3.Defined Terms and References. All capitalized terms used herein that are not defined herein shall have the same respective meanings ascribed to such terms in the Agreement. All references to Articles, Sections, Paragraphs and Exhibits are to corresponding Articles, Sections, Paragraphs and Exhibits of the Agreement.

 

4.Amendment. This Amendment may be amended or supplemented only by an instrument in writing executed by the parties hereto. Except as specifically amended hereby, the Agreement shall continue in full force and effect and is hereby ratified by all parties thereto.

 

5.Parties Bound. This Amendment shall be binding upon and inure to the benefit of the parties hereto and their respective successors and legal representatives. Each Party represents and warrants that it has the authority to sign in their respective capacity as contemplated hereby.

 

 
 

 

6.Conflicts. In the event that any conflict is determined to exist between a term or provision of this Amendment and a term or provision set forth in the Agreement or in any other document, it is understood and agreed that this Amendment shall control and govern the construction and interpretation of such term or provision.

 

7.Facsimile/Countemarts. This Amendment may be executed in counterparts and by facsimile signatures and such counterparts shall together constitute one enforceable document.

 

8.No Oral Agreements.
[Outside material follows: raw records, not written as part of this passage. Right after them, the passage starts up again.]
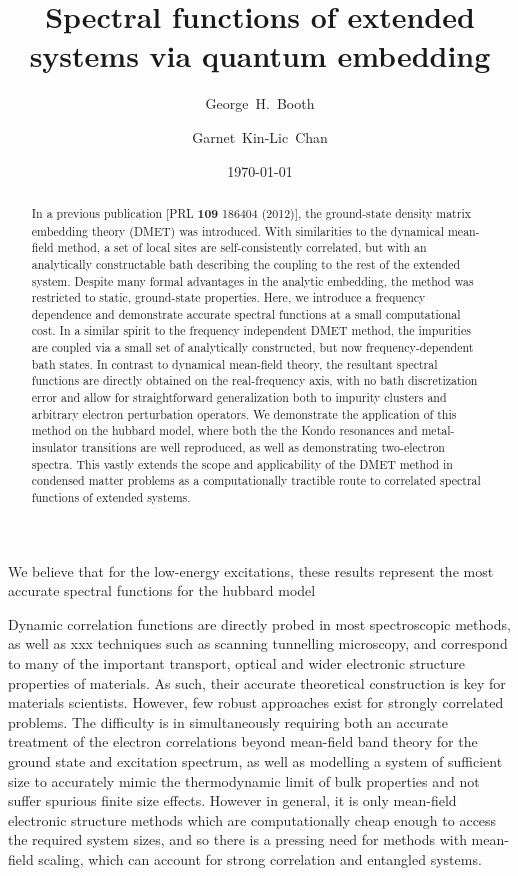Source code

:\documentclass[aps,showpacs,twocolumn,nobibnotes]{revtex4}
\begin{document}
\title{Spectral functions of extended systems via quantum embedding}
\author{George~H.~Booth}
\author{Garnet~Kin-Lic~Chan}  

\begin{abstract}
In a previous publication [PRL {\bf 109} 186404 (2012)], the ground-state density matrix embedding theory (DMET) was introduced. With similarities 
to the dynamical mean-field method, a set of local sites are self-consistently correlated, but with an analytically constructable bath describing the
coupling to the rest of the extended system. 
Despite many formal advantages in the analytic embedding, the method was restricted to static, ground-state properties.
Here, we introduce a frequency dependence and demonstrate accurate spectral functions at a small 
computational cost. In a similar spirit to the frequency independent DMET method, the impurities are coupled via a small set of 
analytically constructed, but now frequency-dependent bath states. In contrast to dynamical mean-field theory, the resultant 
spectral functions are directly obtained on the real-frequency axis, with no bath discretization error and allow for straightforward generalization both 
to impurity clusters and arbitrary electron perturbation operators. We demonstrate
the application of this method on the hubbard model, where both the the Kondo resonances and metal-insulator transitions are well reproduced, as well as 
demonstrating two-electron spectra. This vastly extends the scope and applicability 
of the DMET method in condensed matter problems as a computationally tractible route to correlated spectral functions of extended systems.
\end{abstract}
\date{\today}
\maketitle

We believe that for the low-energy excitations, these results represent the most accurate spectral functions for the hubbard model

Dynamic correlation functions are directly probed in most spectroscopic methods, as well as xxx techniques such as scanning tunnelling microscopy, 
and correspond to many of the important transport, optical and 
wider electronic structure properties of materials. As such, their accurate theoretical construction is key for materials scientists. 
However, few robust approaches exist for strongly correlated problems. The difficulty is in simultaneously requiring both an accurate 
treatment of the electron correlations beyond mean-field band theory for the ground state and excitation spectrum, as well as modelling 
a system of sufficient size to accurately mimic the thermodynamic limit of bulk properties and not suffer spurious finite size effects. 
However in general, it is only mean-field electronic structure methods which are computationally cheap enough to access the required system
sizes, and so there is a pressing need for methods with mean-field scaling, which can account for strong correlation and entangled systems.
\end{document}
THE AGREEMENT, AS MODIFIED BY THIS AMENDMENT, REPRESENTS THE FINAL AGREEMENT BETWEEN THE PARTIES AND MAY NOT BE CONTRADICTED BY EVIDENCE OF PRIOR, CONTEMPORANEOUS, OR SUBSEQUENT ORAL AGREEMENTS OF THE PARTIES.

 

IN WITNESS WHEREOF, this Amendment has been executed as of the Effective Date.

 

FISHER HEALTHCARE, an   AKERS BIOSCIENCES, INC.
unincorporated division of Fisher Scientific Company, L.L.C.